◆ Study text:
Schaeffer fumbled after being blindsided on Tennessee's first series of the game, setting up a UNLV field goal. Otherwise, the freshmen made no major miscues.
Noting that he was ''even prouder of the mistakes they DIDN'T make than the big plays they DID make,'' Fulmer conceded that the play of the two rookies was ''about as good as you could hope for. I thought they handled themselves extremely well.''
Schaeffer, who directed the Vols' first two series, producing a touchdown on the second, admitted after the game he was ''real pumped'' during pregame festivities. But he also admitted he was more nervous about facing the press AFTER the game than he was about facing UNLV's defense DURING the game.
Tennessee's ground attack -- missing in action for most of 2002 and 2003 -- roared to life in support of the freshman QBs. Cedric Houston rushed 12 times for 97 yards before suffering an ankle injury that could knock him out of Game 2 vs. Florida on Sept. 18. Gerald Riggs added 13 carries for 79 yards and Corey Larkins chipped in nine carries for 49 yards. All told, Tennessee's rushing game produced 272 yards on 45 carries, a solid average of 6 yards per carry.
Vol receivers took some pressure off the freshman QBs, as well, snaring everything within reach and making some nice runs after the catch. Tony Brown led with three grabs for 35 yards. Chris Hannon added three for 33. C.J. Fayton caught two balls for 51 yards, including a 42-yard touchdown bomb from Ainge. Jayson Swain added two catches for 25 yards. Robert Meachem made just one catch but it was a 35-yard touchdown aerial from Schaeffer.
The offensive line and fullback Cory Anderson did a nice job protecting the quarterbacks, as well.
''I think the team around them lifted them up and made it pretty easy for them,'' Fulmer said. ''The receivers were where they were supposed to be and made good runs after the catch. The linemen allowed us to run the football and the running backs did really well.

◆ The task: Please pick up the story on Tennessee's season opener against UNLV after its final sentence and keep writing it.

◆ Supplied entries:
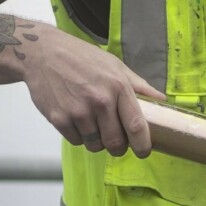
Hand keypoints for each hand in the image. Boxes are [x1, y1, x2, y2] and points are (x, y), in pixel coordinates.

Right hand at [20, 25, 166, 156]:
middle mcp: (99, 101)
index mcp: (118, 87)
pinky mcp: (58, 118)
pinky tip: (80, 122)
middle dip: (119, 148)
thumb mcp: (116, 66)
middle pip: (115, 142)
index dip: (143, 144)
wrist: (43, 54)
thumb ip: (140, 85)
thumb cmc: (83, 58)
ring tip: (97, 128)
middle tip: (119, 144)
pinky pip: (76, 141)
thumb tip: (162, 100)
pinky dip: (80, 138)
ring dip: (99, 143)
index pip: (136, 125)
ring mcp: (78, 111)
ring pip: (95, 144)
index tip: (144, 151)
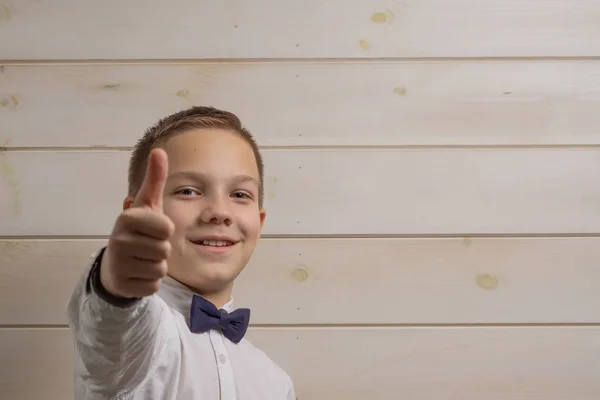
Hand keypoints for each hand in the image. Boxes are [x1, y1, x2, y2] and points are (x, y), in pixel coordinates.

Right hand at [100, 148, 174, 298]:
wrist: (116, 263)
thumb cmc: (138, 230)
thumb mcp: (147, 204)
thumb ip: (155, 180)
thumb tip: (159, 150)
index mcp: (127, 218)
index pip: (167, 228)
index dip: (165, 230)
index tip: (152, 228)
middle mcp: (119, 240)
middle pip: (165, 249)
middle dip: (161, 249)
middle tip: (147, 245)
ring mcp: (119, 264)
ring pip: (160, 268)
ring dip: (157, 265)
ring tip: (142, 258)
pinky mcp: (123, 285)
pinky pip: (153, 285)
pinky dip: (150, 281)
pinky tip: (138, 273)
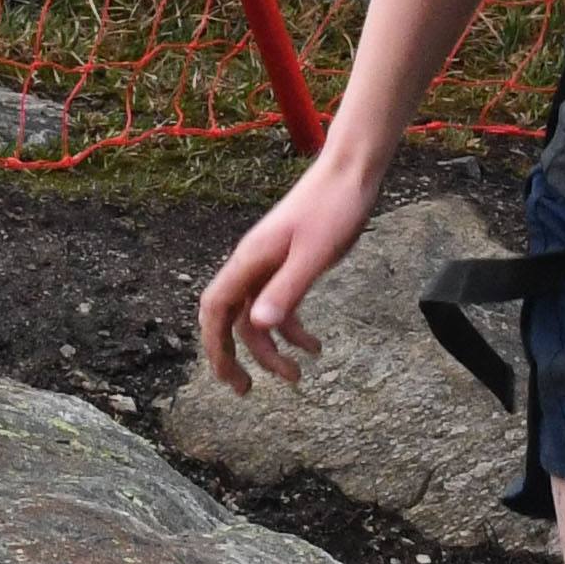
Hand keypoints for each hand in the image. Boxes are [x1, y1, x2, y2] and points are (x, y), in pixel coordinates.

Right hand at [198, 160, 383, 391]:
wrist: (351, 174)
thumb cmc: (332, 207)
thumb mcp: (313, 253)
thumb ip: (287, 289)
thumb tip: (260, 326)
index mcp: (250, 261)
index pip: (215, 308)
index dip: (213, 344)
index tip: (225, 376)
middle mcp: (253, 265)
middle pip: (230, 318)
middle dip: (234, 356)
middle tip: (246, 390)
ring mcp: (270, 265)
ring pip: (258, 316)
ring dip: (271, 348)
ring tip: (296, 378)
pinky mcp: (290, 264)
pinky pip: (281, 304)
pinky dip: (293, 329)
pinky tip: (314, 346)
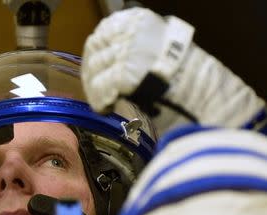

◆ Exercise result:
''I don't think there was a whole lot of pressure for them (Ainge and Schaeffer) to win the game. They made the plays the system allowed them to make.''
Schaeffer's most impressive gain of the game may have been his shortest one. Hemmed in on a bootleg, he made two nifty cuts and broke three tackles on a one-yard scramble for the game's first touchdown. It ranks with the most electrifying one-yard runs in Vol history.
''That's the kind of thing he's been doing all fall,'' offensive coordinator Randy Sanders said. ''That's what we expect out of him.''
Fulmer recalled a recent comment from Vol defensive line coach Dan Brooks to the effect that it's better to let Schaeffer throw the ball ''because ain't nobody tackled him in the scrimmages yet anyway.''
Sanders protected his young QBs with some asute play-calling. He relied heavily on quick hitches, screens and fade routes that are relatively easy to throw and relatively difficult to intercept. The coordinator may have to call a few more challenging throws in Game 2 vs. Florida.
''We obviously can put together a plan that's a little harder, maybe more effective,'' he said, ''but it's hard to be much more effective than our offense played tonight.''
That's a fact. Tennessee piled up 513 yards of total offense. To put that in perspective, consider that the Vols crossed the 500-yard level just once in 13 games last fall (535 vs. hapless Mississippi State).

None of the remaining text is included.